In 2018 Hedreen opposed the Seattle head tax, which would have raised $50 million per year to fund homeless services. In 2019 he was part of CASE, the Seattle Metropolitan Chamber of Commerce's PAC, which donated money to pro-business candidates during the City Council election. Its members included Martin Selig, Amazon and Hedreen and unsuccessfully opposed pro-union candidates like Tammy Morales, Kshama Sawant and District 7's Andrew J. Lewis (whom Unite Here Local 8 supported).

In 2021 Hedreen donated to the campaign to recall Seattle city council member Sawant. The recall failed. He also donated to the campaign of Ann Davison for Seattle City Attorney in November 2021.

==Art collector==
Hedreen and his wife Betty are well-known art collectors. Their collection of old master, modern, and contemporary art has included works by Pablo Picasso, Jasper Johns, and Anselm Kiefer. They have appeared on the ARTNews list of the world's top art collectors. The Hedreens were members of MOMA's International Council and the Trustee Council of the National Gallery of Art.

A billionaire, Hedreen was audited in 1984, and again in 2004 when Washington state auditors issued him a fine for "$25 million, including penalties and interest, for the previous four years' worth of art purchases." The Tom Otterness sculpture "The Miser" was displayed outside the lobby of Hedreen's Grand Hyatt Hotel, and has been called the "worst statue in Seattle." In 2015 the Hedreen's donated James Rosati's sculpture Loo Wit to the Jesuit-run Seattle University, where it is displayed outside on the campus grounds.

In 2011 Hedreen purchased a Frans Hals painting from Sotheby's for $10 million. In 2016 the painting was found to be a forgery and Hedreen was refunded.

In 2021, he sold David Hockney's California landscape Nichols Canyon (1980) for $41 million at Phillips auction house.

The Hedreens have made gifts of artworks to many institutions, including the National Gallery of Art, Seattle Art Museum and Seattle University. The Seattle Art Museum and Seattle University have galleries named in honor of the Hedreens.

On March 13, 2024, Seattle University announced that Hedreen would be donating his entire art collection, valued at $300 million, and twenty-five million dollars to the university to create the Seattle University Museum of Art.
 The gift is considered to be the largest gift of art ever made to a university, the largest gift in Seattle University's history, and one of the largest gifts ever made to a university in the United States. The Hedreen Collection consists of more than 300 pieces of art, including paintings, sculptures, etchings, and photographs by Berenice Abbott, Élisabeth Vigée Le Brun, Henri Cartier-Bresson, Cecily Brown,Willem de Kooning, Lucian Freud, Thomas Gainsborough, Robert Indiana, Rashid Johnson, Roy Lichtenstein, Jan Lievens, Irving Penn, Jacopo da Pontormo, Robert Rauschenberg, Amy Sherald, Louis Stettner, Titian, Andy Warhol, Anna Weyant, and others.
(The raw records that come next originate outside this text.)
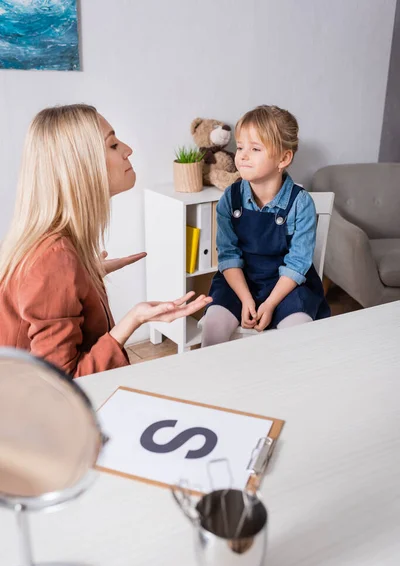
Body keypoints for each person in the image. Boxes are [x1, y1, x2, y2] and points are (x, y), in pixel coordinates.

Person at [0, 104, 211, 376]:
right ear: (81, 166)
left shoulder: (56, 248)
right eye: (113, 145)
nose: (128, 150)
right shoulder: (53, 258)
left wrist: (86, 275)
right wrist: (134, 319)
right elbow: (64, 386)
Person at [201, 105, 330, 347]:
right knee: (213, 325)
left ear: (283, 158)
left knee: (298, 330)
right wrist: (246, 298)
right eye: (240, 147)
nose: (243, 155)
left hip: (287, 285)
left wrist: (270, 304)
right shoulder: (230, 198)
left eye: (255, 148)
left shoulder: (300, 204)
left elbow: (298, 263)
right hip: (239, 280)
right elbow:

His gift made in honor of his late wife, Elizabeth "Betty" Ann (Petri) Hedreen (1936–2022), a Seattle University alumna who fought multiple sclerosis for fifty-five years, and to acknowledge the Jesuits in the arts.
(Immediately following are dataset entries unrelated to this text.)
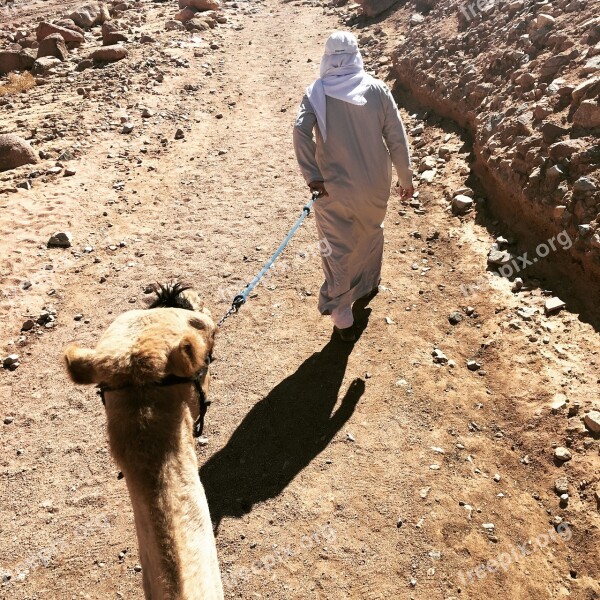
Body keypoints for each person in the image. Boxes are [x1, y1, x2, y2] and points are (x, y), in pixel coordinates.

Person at [293, 31, 414, 342]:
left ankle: (342, 313)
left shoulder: (316, 93)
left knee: (336, 248)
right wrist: (406, 177)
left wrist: (312, 176)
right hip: (375, 184)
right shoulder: (377, 89)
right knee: (370, 232)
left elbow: (299, 131)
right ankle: (368, 285)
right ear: (356, 55)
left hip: (332, 188)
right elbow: (396, 139)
In 2026 it was announced that a group of works from the Hedreen collection, selected in consultation with Seattle University, would be sold at five auctions by Sotheby's, New York, in November 2026 and February 2027. The works consigned for auction included a Mater Dolorosa by Titian, Portrait of Sigismund Baldinger by Georg Pencz, The Sacrifice of Isaac by Bartolomeo Cavarozzi, The Birth of Venus by Gaetano Gandolfi, and Reflections on “Painter and Model” by Roy Lichtenstein.

On April 30, 2024, the Hedreens were inducted into the Jesuit Honor Society.

==Personal==

Hedreen has four children: Guy Michael Hedreen II, an art history professor at Williams College; Elizabeth "Betsy" H. Hill; Jane M. Hedreen, designer and owner of Flora & Henri, who is married to David Thyer, president of R.C. Hedreen Co.;
 and Carl W. Hedreen.

He is the grandfather of eleven grandchildren: Estelle, Olivia, Guy, Rose, Ricky, Graham, Ellie, Clayton, George, Gavin, and Frances.